Le Seigneur confie à Pierre le devoir à l’égard de ses frères à travers la promesse de sa prière. Le devoir de Pierre est ancré à la prière de Jésus. C’est ce qui lui donne la certitude de sa persévérance à travers toutes les misères humaines. Et le Seigneur lui confie cette fonction dans le contexte de la Cène, en relation avec le don de la Très Sainte Eucharistie. L’Eglise, fondée sur l’institution de l’Eucharistie, au plus profond d’elle-même, est une communauté eucharistique et ainsi, une communion dans le Corps du Seigneur. Le devoir de Pierre est de présider à cette communion universelle; de la maintenir présente dans le monde comme unité également visible, incarnée. Avec toute l’Eglise de Rome, il doit – comme le dit saint Ignace d’Antioche – présider à la charité: présider à la communauté de cet amour qui provient du Christ et dépasse toujours à nouveau les limites du privé pour apporter l’amour du Christ jusqu’aux extrémités de la terre.

La troisième référence au Primat se trouve dans l’Evangile de saint Jean (21, 15-19). Le Seigneur est ressuscité, et, en tant que Ressuscité, confie à Pierre son troupeau. Ici aussi s’entremêlent la Croix et la Résurrection. Jésus prédit à Pierre que son chemin conduira à la Croix. Dans cette basilique, érigée sur la tombe de Pierre – une tombe de pauvres – nous voyons que le Seigneur, précisément ainsi, à travers la Croix, vainc toujours. Son pouvoir n’est pas un pouvoir selon les modalités de ce monde. C’est le pouvoir du bien – de la vérité et de l’amour, qui est plus fort que la mort. Oui, sa promesse est vraie: les pouvoirs de la mort, les portes de l’enfer ne tiendront pas contre l’Eglise qu’il a édifiée sur Pierre (cf. Mt 16, 18) et que, précisément de cette façon, Il continue d’édifier personnellement.

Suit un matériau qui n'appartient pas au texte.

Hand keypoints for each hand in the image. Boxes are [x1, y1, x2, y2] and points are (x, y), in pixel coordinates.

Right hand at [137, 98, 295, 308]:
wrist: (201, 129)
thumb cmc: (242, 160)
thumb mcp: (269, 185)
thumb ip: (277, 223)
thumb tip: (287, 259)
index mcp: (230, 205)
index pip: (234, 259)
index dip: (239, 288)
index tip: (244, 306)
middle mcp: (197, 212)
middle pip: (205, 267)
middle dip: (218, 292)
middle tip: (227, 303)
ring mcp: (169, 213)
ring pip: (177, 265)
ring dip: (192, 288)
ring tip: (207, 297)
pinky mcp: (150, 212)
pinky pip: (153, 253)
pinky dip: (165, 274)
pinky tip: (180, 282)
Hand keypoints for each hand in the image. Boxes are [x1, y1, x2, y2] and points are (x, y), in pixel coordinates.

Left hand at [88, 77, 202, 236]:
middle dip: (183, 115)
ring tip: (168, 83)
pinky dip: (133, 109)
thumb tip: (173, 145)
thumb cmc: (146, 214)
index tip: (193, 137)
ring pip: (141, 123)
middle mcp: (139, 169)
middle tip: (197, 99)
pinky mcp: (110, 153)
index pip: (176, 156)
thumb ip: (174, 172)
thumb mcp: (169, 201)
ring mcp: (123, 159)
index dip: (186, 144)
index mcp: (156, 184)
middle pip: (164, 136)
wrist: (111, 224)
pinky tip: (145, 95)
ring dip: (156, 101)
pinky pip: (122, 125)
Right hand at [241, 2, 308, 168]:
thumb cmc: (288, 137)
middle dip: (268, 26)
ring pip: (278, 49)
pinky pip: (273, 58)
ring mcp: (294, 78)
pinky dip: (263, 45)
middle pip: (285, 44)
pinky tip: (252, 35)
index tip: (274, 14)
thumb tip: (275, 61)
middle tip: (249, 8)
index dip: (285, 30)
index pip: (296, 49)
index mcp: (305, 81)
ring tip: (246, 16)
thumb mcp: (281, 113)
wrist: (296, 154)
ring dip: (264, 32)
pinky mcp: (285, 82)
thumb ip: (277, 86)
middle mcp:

En cette solennité des saints Apôtres Pierre et Paul, je m’adresse à vous de façon particulière, chers Archevêques métropolitains, venus de nombreux pays du monde pour recevoir le Pallium des mains du Successeur de Pierre. Je vous salue cordialement ainsi que tous ceux qui vous ont accompagnés. Je salue en outre avec une joie particulière la délégation du Patriarcat oecuménique, présidée par Son Eminence Johannis Zizioulias, Métropolite de Pergame, Président de la Commission mixte internationale pour le Dialogue théologique entre catholiques et orthodoxes. Je suis reconnaissant au Patriarche Bartholomaios I et au Saint-Synode pour ce signe de fraternité, qui manifeste le désir et l’engagement de progresser plus rapidement sur le chemin de la pleine unité que le Christ a invoquée pour tous ses disciples. Nous sentons que nous partageons l’ardent désir exprimé un jour par le Patriarche Athénagoras et par le Pape Paul VI: de boire ensemble à la même Coupe et de manger ensemble le pain qui est le Seigneur lui-même. En cette occasion, nous implorons à nouveau que ce don nous soit bientôt accordé. Et nous rendons grâce au Seigneur de nous trouver unis dans la confession que Pierre, à Césarée de Philippe, fit pour tous les disciples: « Tu est le Christ, le Fils du Dieu vivant ». Nous voulons apporter ensemble cette confession dans le monde d’aujourd’hui. Que le Seigneur nous aide à être, précisément en cette heure de notre histoire, de véritables témoins de ses souffrances et qu’il nous fasse participer à la gloire qui doit se manifester (1 P 5, 1). Amen!